Hon. Joe Lieberman (I-CT)
former United States Senator and Democratic Vice Presidential nominee in 2000

Joseph Lieberman, then a Democratic senator from Connecticut, had run as Al Gore’s vice presidential running mate in 2000. On Sept. 11, he was the chairman of the Senate Governmental Affairs Committee, which would later be revamped as the Homeland Security and Governmental Affairs Committee. He led the effort in Congress to establish the Department of Homeland Security, as well as a separate National Counterterrorism Center, to oversee nearly two dozen law enforcement and security agencies with a role in domestic defense. He also co-sponsored the law establishing the 9/11 Commission, the bipartisan body that investigated the attack and law enforcement and intelligence agencies’ failure to prevent it. He was also a leading supporter of the U.S.-led invasion of Iraq in early 2003. Lieberman, 79, is now a senior counsel at Kasowitz, Benson, Torres & Friedman.

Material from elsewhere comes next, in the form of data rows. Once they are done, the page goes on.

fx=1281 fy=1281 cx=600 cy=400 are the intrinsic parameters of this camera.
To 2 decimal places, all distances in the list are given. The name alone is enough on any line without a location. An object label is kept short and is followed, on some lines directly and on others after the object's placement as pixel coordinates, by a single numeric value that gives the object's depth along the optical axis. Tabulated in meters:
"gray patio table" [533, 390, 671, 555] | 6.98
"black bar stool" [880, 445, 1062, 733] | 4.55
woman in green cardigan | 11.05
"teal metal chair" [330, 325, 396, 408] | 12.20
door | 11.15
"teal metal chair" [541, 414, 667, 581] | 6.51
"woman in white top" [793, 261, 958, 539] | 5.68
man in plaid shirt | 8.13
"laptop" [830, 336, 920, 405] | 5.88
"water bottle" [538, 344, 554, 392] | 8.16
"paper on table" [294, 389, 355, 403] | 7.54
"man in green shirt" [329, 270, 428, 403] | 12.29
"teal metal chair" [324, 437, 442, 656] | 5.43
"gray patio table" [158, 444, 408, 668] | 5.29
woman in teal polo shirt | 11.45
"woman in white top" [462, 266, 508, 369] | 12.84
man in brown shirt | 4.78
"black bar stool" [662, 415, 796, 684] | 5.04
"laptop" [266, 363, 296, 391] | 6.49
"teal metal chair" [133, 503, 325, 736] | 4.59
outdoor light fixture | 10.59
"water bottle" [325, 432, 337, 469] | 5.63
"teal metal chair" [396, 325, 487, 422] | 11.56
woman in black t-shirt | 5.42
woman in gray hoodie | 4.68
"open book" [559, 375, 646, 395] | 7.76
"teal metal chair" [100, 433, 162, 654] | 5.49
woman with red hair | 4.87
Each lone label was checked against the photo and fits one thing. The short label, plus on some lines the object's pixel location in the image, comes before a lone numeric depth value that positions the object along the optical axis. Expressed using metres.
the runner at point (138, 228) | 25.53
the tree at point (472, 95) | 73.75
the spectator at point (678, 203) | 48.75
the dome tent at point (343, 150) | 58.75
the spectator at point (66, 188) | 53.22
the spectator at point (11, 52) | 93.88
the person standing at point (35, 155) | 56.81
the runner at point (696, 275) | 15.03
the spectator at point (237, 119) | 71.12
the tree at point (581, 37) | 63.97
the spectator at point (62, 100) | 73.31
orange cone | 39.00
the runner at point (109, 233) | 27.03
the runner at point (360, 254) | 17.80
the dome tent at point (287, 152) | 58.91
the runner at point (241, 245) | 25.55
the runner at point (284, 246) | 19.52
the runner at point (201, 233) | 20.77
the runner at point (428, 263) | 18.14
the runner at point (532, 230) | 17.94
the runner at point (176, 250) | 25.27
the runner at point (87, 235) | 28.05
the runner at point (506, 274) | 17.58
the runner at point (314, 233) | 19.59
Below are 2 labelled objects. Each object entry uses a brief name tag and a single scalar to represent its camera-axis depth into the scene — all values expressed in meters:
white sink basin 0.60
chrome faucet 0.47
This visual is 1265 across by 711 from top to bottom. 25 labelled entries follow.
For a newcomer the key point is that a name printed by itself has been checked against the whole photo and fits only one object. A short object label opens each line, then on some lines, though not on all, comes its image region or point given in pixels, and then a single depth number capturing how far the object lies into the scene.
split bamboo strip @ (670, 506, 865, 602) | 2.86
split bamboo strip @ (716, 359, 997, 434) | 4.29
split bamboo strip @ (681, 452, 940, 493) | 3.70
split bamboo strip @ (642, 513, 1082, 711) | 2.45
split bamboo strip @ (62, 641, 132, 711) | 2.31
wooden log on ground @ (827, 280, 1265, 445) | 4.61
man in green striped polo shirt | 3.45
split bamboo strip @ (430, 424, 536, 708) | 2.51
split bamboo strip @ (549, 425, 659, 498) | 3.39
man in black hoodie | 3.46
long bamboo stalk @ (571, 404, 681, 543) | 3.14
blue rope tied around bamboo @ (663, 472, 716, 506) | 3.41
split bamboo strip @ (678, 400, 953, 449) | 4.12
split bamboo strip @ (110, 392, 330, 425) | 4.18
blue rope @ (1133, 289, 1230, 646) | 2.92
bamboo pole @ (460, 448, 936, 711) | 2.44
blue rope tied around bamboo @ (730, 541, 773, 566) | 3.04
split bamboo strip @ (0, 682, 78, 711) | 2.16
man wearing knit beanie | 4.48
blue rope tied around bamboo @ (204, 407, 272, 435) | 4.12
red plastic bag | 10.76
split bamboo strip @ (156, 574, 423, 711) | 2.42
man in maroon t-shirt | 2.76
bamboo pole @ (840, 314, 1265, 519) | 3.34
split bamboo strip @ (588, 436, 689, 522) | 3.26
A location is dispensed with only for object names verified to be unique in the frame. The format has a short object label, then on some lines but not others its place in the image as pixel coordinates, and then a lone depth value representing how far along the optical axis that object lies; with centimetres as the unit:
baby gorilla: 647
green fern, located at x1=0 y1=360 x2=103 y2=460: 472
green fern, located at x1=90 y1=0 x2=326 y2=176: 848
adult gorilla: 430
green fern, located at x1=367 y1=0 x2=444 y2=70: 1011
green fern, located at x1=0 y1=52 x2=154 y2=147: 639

“People ask, ‘Do you think a Gore-Lieberman administration would have went into Iraq?’ I would say probably not. But you have to really appreciate the mood at the time. There was this general feeling that there were all sorts of signals before 9/11 … during the ‘90s … that we didn’t respond to. We should have seen it coming and acted to stop it. So there’s no question that’s part of the feeling that was in the Bush White House about Iraq. … Maybe it was a step too far as you look back in terms of all of the costs.”

“You have to look forward with a kind of clarity and imagination about the threats that might come. But you also have to be careful not to fight the last war after it’s over.”

“We learned a lot of lessons about what we didn’t know about the Arab world and the Muslim world. We got pretty good at overthrowing Arab Muslim dictators like Saddam Hussein, but what to do next? We weren’t very informed, as was evidenced by our postwar policy in Iraq, which was a failure. Hopefully we’ve learned from that.”

“There was a memorable [section] in the 9/11 Commission report. The 9/11 attacks were enabled because of a lack of ‘imagination.’ It meant that we couldn’t imagine that people would do what al Qaeda did to us. But the truth is if we had looked at what had happened during the ’90s we could have imagined and should have imagined.”

“You’ve got to be careful not to always fight the last war.”